Gates: A little thumping in the White House couldn’t hurt

One of my favorite chapters of any book, save the Bible itself, is the prologue to Edmond Morris’ Pulitzer Prize winning classic The Rise of Theodore Roosevelt.  It covers the events 119 years (and a few days) ago – New Year’s Day, 1907 at Theodore Roosevelt’s front gate at 1600 Pennsylvania Avenue, Washington.  Inside, the president shakes “bejeweled and manicured hands” before moving onto the “coarser flesh” of those waiting outside the gate.  Bands play, men and women wait anxiously, and shouts of “DEEEEE lighted” echo through the corridors.
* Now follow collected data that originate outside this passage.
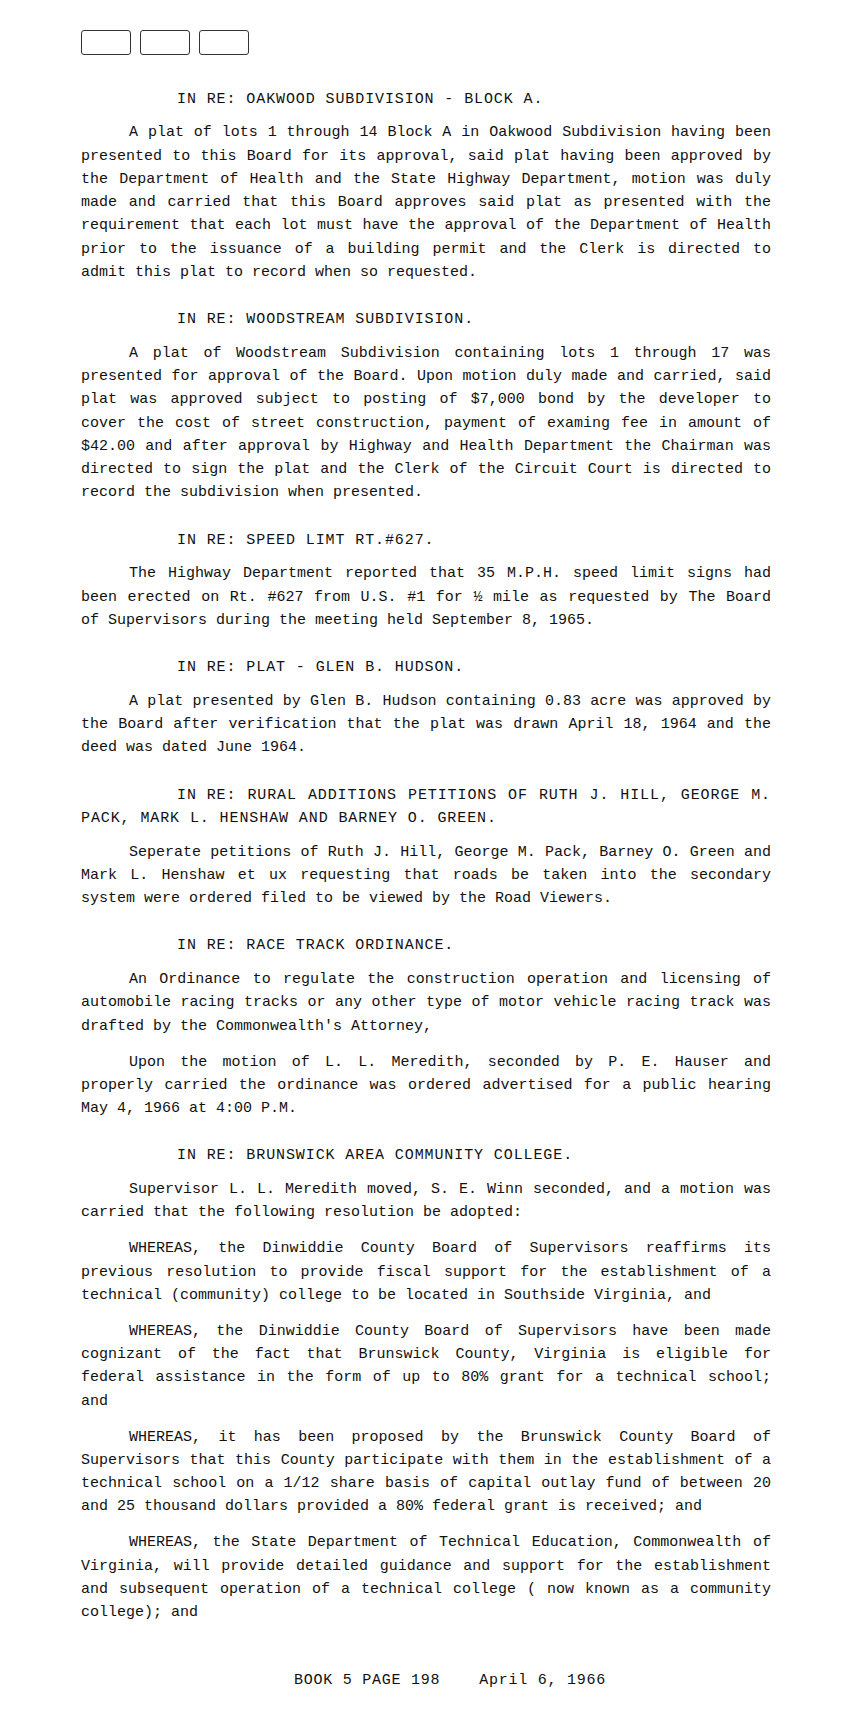IN RE: OAKWOOD SUBDIVISION - BLOCK A.
A plat of lots 1 through 14 Block A in Oakwood Subdivision having been presented to this Board for its approval, said plat having been approved by the Department of Health and the State Highway Department, motion was duly made and carried that this Board approves said plat as presented with the requirement that each lot must have the approval of the Department of Health prior to the issuance of a building permit and the Clerk is directed to admit this plat to record when so requested.
IN RE: WOODSTREAM SUBDIVISION.
A plat of Woodstream Subdivision containing lots 1 through 17 was presented for approval of the Board. Upon motion duly made and carried, said plat was approved subject to posting of $7,000 bond by the developer to cover the cost of street construction, payment of examing fee in amount of $42.00 and after approval by Highway and Health Department the Chairman was directed to sign the plat and the Clerk of the Circuit Court is directed to record the subdivision when presented.
IN RE: SPEED LIMT RT.#627.
The Highway Department reported that 35 M.P.H. speed limit signs had been erected on Rt. #627 from U.S. #1 for ½ mile as requested by The Board of Supervisors during the meeting held September 8, 1965.
IN RE: PLAT - GLEN B. HUDSON.
A plat presented by Glen B. Hudson containing 0.83 acre was approved by the Board after verification that the plat was drawn April 18, 1964 and the deed was dated June 1964.
IN RE: RURAL ADDITIONS PETITIONS OF RUTH J. HILL, GEORGE M. PACK, MARK L. HENSHAW AND BARNEY O. GREEN.
Seperate petitions of Ruth J. Hill, George M. Pack, Barney O. Green and Mark L. Henshaw et ux requesting that roads be taken into the secondary system were ordered filed to be viewed by the Road Viewers.
IN RE: RACE TRACK ORDINANCE.
An Ordinance to regulate the construction operation and licensing of automobile racing tracks or any other type of motor vehicle racing track was drafted by the Commonwealth's Attorney,
Upon the motion of L. L. Meredith, seconded by P. E. Hauser and properly carried the ordinance was ordered advertised for a public hearing May 4, 1966 at 4:00 P.M.
IN RE: BRUNSWICK AREA COMMUNITY COLLEGE.
Supervisor L. L. Meredith moved, S. E. Winn seconded, and a motion was carried that the following resolution be adopted:
WHEREAS, the Dinwiddie County Board of Supervisors reaffirms its previous resolution to provide fiscal support for the establishment of a technical (community) college to be located in Southside Virginia, and
WHEREAS, the Dinwiddie County Board of Supervisors have been made cognizant of the fact that Brunswick County, Virginia is eligible for federal assistance in the form of up to 80% grant for a technical school; and
WHEREAS, it has been proposed by the Brunswick County Board of Supervisors that this County participate with them in the establishment of a technical school on a 1/12 share basis of capital outlay fund of between 20 and 25 thousand dollars provided a 80% federal grant is received; and
WHEREAS, the State Department of Technical Education, Commonwealth of Virginia, will provide detailed guidance and support for the establishment and subsequent operation of a technical college ( now known as a community college); and
BOOK 5 PAGE 198 April 6, 1966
Morris continues with an outstanding summary of the prior six years which have seen Roosevelt rise to great popularity at home and abroad through determined action.   Whatever else may be said about the president, it can never be said that he is a man of words and not deeds. On the contrary he is a man of both.  He took control of the national government after his predecessor was assassinated and led the nation in a time of mourning, mediated the Russo-Japanese War (for which he had just won a Nobel Peace Prize), supervised Cuban independence, and led the nation to begin work on the Panama Canal (he had, in fact, personally visited the Canal site the prior year).

Being a man of action is nothing new for Roosevelt.  From his days as a boxer at Harvard to his capture of Redhead Finnegan in the Dakota badlands to his charge up San Juan Hill, Roosevelt never rests on his laurels.  Morris writes that “on winter evenings in Rock Creek Park, strollers may observe the president of the United States wading pale and naked into the ice clogged stream, followed by shivering members of his cabinet. Thumping noises in the White House library indicate that Roosevelt is being thrown around the room by a Japanese wrestler; a particularly seismic crash, which makes the entire mansion tremble, signifies that Secretary Taft has been forced to join in the fun.”

Unfortunately New Year’s day of 2016 featured a much different scene in Washington.  Instead of a man of action walking the halls at 1600 Pennsylvania Ave., we have the most definite poltroon in American presidential history sitting cowardly in the Oval Office while a nebbish Congress sits on Capitol Hill twiddling its thumbs.

Case in Point: The Crier in Chief took to national television to announce some sort of gun control policy yesterday, while crying for the victims of gun violence. You may think to yourself that at least Mr. Obama is doing something, albeit an atrocity to the Constitution, to decrease “gun violence.”  But his move is no real solution to the violence problem in the United States.  It is, indeed, more show by a master showman than a real policy to fix a real problem.

And while a compassionate nation such as ours should cry out for those cut down in the prime of life, it simply will not do for the Commander in Chief to cry on national television.  Voters in Louisiana were treated to that spectacle several years ago, which resulted in a certain ineffectual governor being shown the door after one miserable term.

Of course, no tears were shed for the vulnerable such as the million or so babies aborted in our country last year, nor were tears shed for the men, women, and children, both Muslim and Christian, murdered by terrorists in ISIS controlled territories.  While possessing more power than any man alive, Mr. Obama seems unable or unwilling to wield his power to do great deeds.  Instead, he uses it for petty, useless policies and for crying.

The Grand Caitiff is aided by a rampant mob of school boys which inhabit the United States Congress and which are led by an interminable runt of a Speaker who, on most occasions, seems much more concerned about preventing a shutdown of the government than he does about standing for those principles upon which he (not to mention his party) were elected and whose major life achievement seems to be growing a beard.  The budget bill recently passed by the Republican-controlled Congress is a sufficient embarrassment to the Republican Party that the liberals need not worry about Republican activism for a long time to come.  That they have yet to stop Obamacare, Planned Parenthood, or an out-of-control federal bureaucracy indicates that they are either untruthful in their espoused beliefs or are inadequate to the task before them.  Either option is unacceptable.

In short, our Great National Problem is that we face a dearth of real leaders, of men and women of action.  Our government is a government of wusses.  Liberals have taught us that the vigorous virtues of action are not to be tolerated in our tolerant society and that, instead of acting when action is required, we must sit and talk and brainstorm.  While I certainly do not agree with many of his policies, at least Theodore Rex acted when the time for action came.

Let us hope that 2016 brings a Republican party which shows its conservatism in addition to pontificating about it. Let us pray that God will give us men and women in public life who are men and women of actions and deeds.

A little thumping in the White House library couldn’t hurt either.